● Data excerpts:
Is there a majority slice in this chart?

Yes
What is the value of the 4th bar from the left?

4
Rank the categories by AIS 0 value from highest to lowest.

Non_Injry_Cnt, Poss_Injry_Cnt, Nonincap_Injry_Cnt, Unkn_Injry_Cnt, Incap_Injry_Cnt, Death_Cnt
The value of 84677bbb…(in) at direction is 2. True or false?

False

---

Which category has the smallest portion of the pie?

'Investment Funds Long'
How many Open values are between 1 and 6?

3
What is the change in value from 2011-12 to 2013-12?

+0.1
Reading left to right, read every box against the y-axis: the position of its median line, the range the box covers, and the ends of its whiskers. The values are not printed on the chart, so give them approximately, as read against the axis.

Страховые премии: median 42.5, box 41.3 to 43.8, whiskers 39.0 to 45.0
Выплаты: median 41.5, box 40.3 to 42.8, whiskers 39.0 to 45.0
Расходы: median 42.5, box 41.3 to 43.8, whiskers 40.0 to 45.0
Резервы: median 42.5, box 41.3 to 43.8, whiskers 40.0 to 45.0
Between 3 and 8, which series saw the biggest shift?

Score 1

● Activity: Copy out the listing word for word, beginning with the line that contains "Is there a majority slice in this chart?" and continuing through the line that contains "Rank the categories", with both of those lines included.

● Exercise answer:
Is there a majority slice in this chart?

Yes
What is the value of the 4th bar from the left?

4
Rank the categories by AIS 0 value from highest to lowest.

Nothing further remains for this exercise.